Drivers are also required to call in to the company every day, either by telephone or on the satellite to update ETAS and report current positions. This is required by federal law, and the trucking company uses such information to update customers, reschedule appointments (if needed) and to update the driver of schedule changes, if any. Many times I've called in and had my mind changed for me. In this industry it happens quite frequently.
As for the previous medical condition, if it was as severe as they're suggesting, the DOT would have pulled his license after his last medical. MDs are required by law to report such conditions to the jurisdiction issuing the CDL (Commercial Drivers License).
All in all, the more I think about this situation, the more it (pardon the pun) stink
Eagles may soar, but weasels don't get sucked into jet engines.
Go3Team From United States of America, joined Mar 2004, 3266 posts, RR: 22 Reply 5, posted (6 years 11 months 2 weeks 2 days 20 hours ago) and read 1054 times:
Quoting Don81603 (Reply 4): Qualcomm satellite tracking gives the dispatcher real time position reports, accurate to within 30 feet of the vehicle's location.
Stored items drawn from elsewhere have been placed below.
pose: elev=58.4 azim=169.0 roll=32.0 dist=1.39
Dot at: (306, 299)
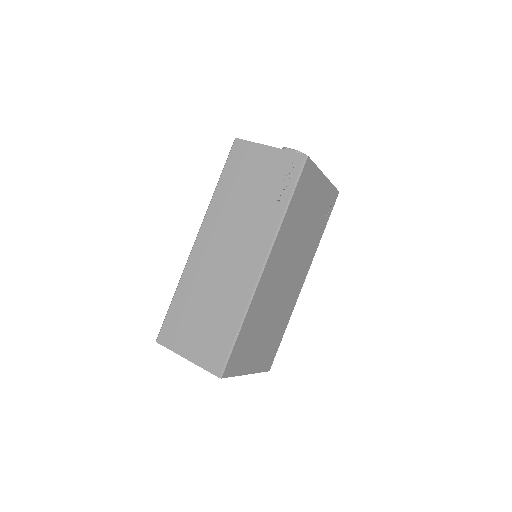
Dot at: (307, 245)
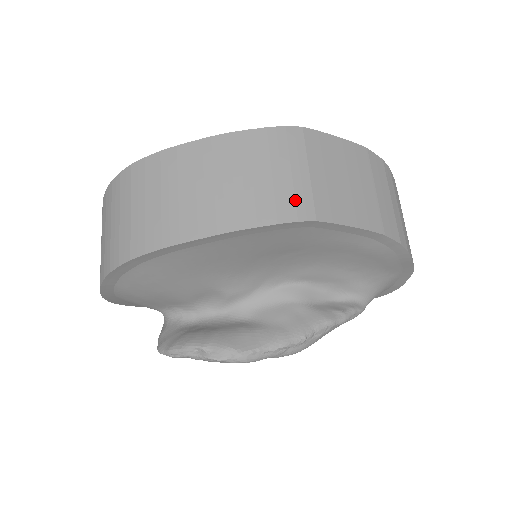
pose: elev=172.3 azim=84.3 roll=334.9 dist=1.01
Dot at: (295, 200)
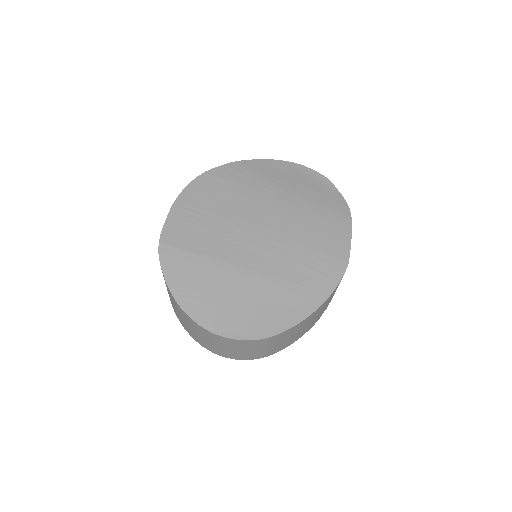
Dot at: occluded
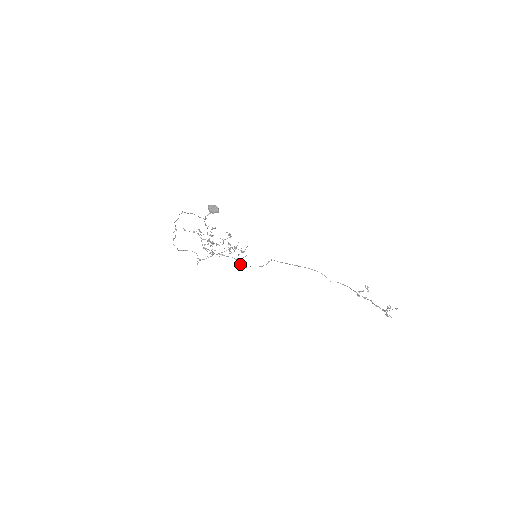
Not with every company. Qualcomm offers a service range, just like a cell phone company does. My company chose the basic package which includes messaging, and a "basic" position report. The position report consists of a distance from a place, such as: Date, Time, 4.1 miles SW of Ashland, and the ignition status - on or quiet. Getting the actual position requires a phone call to Qualcomm. This is what would happen, if the satellite has signal. Many times, I can park in a certain way, and have the satellite lose signal. This is not a rare occurance, but happens plenty of times. There are times where I can have a signal, and still not get a message thru to the company, or be able to receive a message. And of course, there are the times where the driver will actually interfere with the Qualcomm. That is pretty easy to do in here, pull the circuit breaker and ride.
Quoting Don81603 (Reply 4): The trucking company would know his route from A to B, and having missed either a loading or delivery appointment by more than 3 hours would set off alarms everywhere, and at the very least, they would have tried contacting him via the satellite or cell phone. Failing that, they'd be sending a state trooper to check on him.
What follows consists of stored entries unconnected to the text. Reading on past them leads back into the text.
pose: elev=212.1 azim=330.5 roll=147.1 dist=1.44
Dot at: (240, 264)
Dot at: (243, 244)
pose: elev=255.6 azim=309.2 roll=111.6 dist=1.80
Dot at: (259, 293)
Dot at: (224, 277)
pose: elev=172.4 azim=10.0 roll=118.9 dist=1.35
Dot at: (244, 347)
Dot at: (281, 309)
The company does not always know the route, unless they specifically tell you to run a certain route. Even then, its at the driver's discretion - traffic back ups, road closures, etc. Most of the time, I do not have an appointment, but a window. I can understand missing for a day, maybe 2 at the most - *sometimes* chaulked up as a miscommication, usually between maintanance and dispatch. Having this driver missing for 2 weeks showed a breakdown somewhere. I would bet that it was something with the Qualcomm. Not knowing the general location of the driver, would mean that the search area is huge.
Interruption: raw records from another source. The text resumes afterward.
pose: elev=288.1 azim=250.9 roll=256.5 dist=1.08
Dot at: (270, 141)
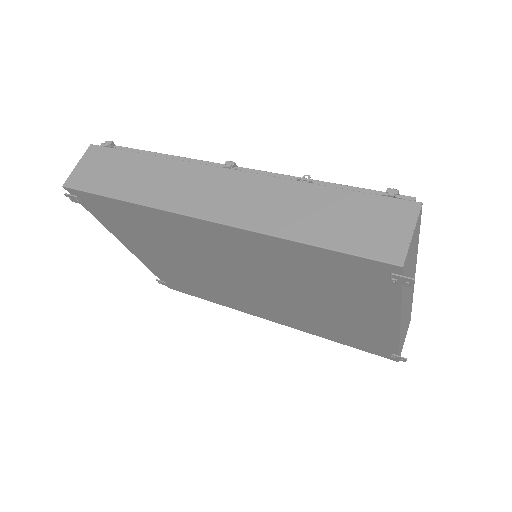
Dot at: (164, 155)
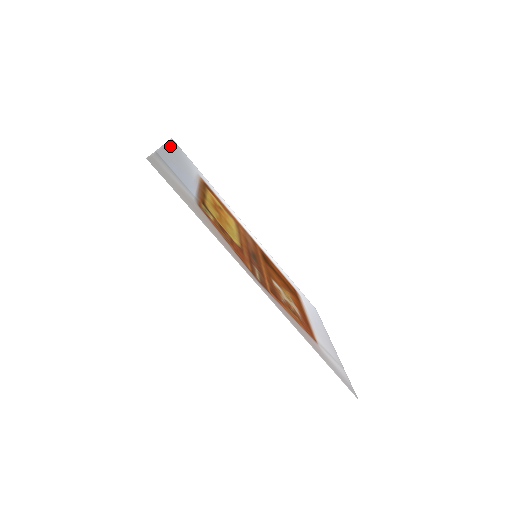
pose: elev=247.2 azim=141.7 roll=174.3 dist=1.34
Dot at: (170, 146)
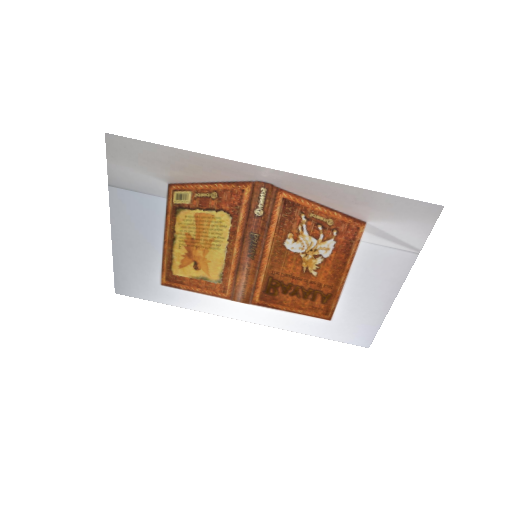
Dot at: (117, 259)
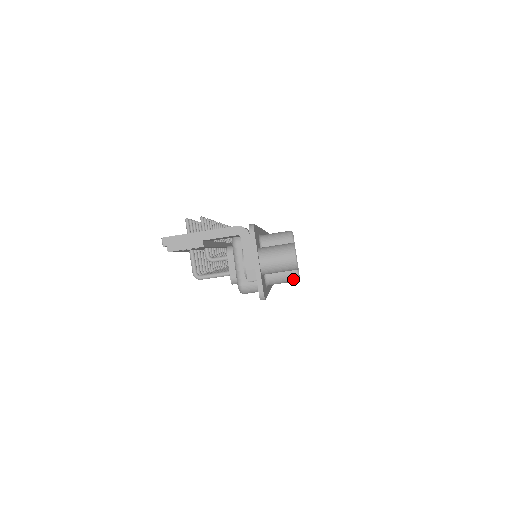
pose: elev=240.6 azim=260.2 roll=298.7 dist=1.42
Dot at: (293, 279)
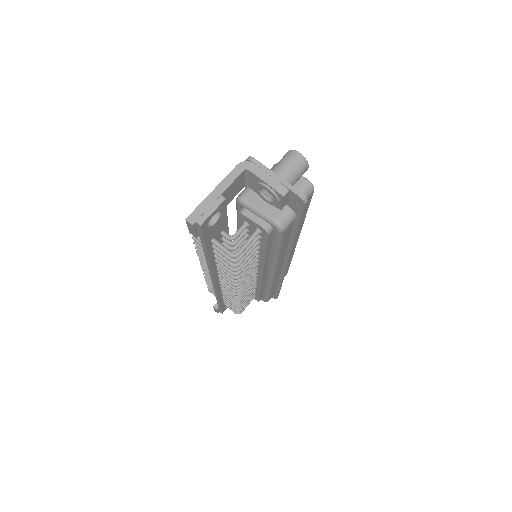
Dot at: (310, 189)
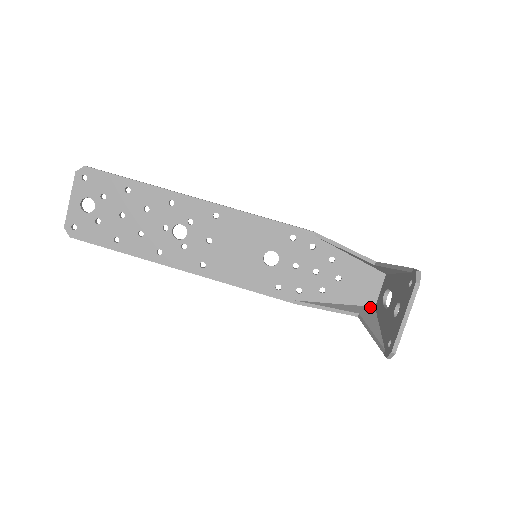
Don81603 From Canada, joined Jul 2005, 1185 posts, RR: 0 Reply 6, posted (6 years 11 months 2 weeks 2 days 19 hours ago) and read 1031 times:
The Qualcomm still auto-updates location every hour, so if he was sitting for 2 weeks, the position wouldn't change, and that in itself should have raised a flag or 2. Anyway, aside from the qualcomm issues, I still have a hard time seeing a truck carrying the 1300+ gallons to idle for 2 weeks straight. Not to mention that the truck had been stationary in a rest area for 2 weeks. So much for the "See Something, Say Something" DHS has been pushing...
Eagles may soar, but weasels don't get sucked into jet engines.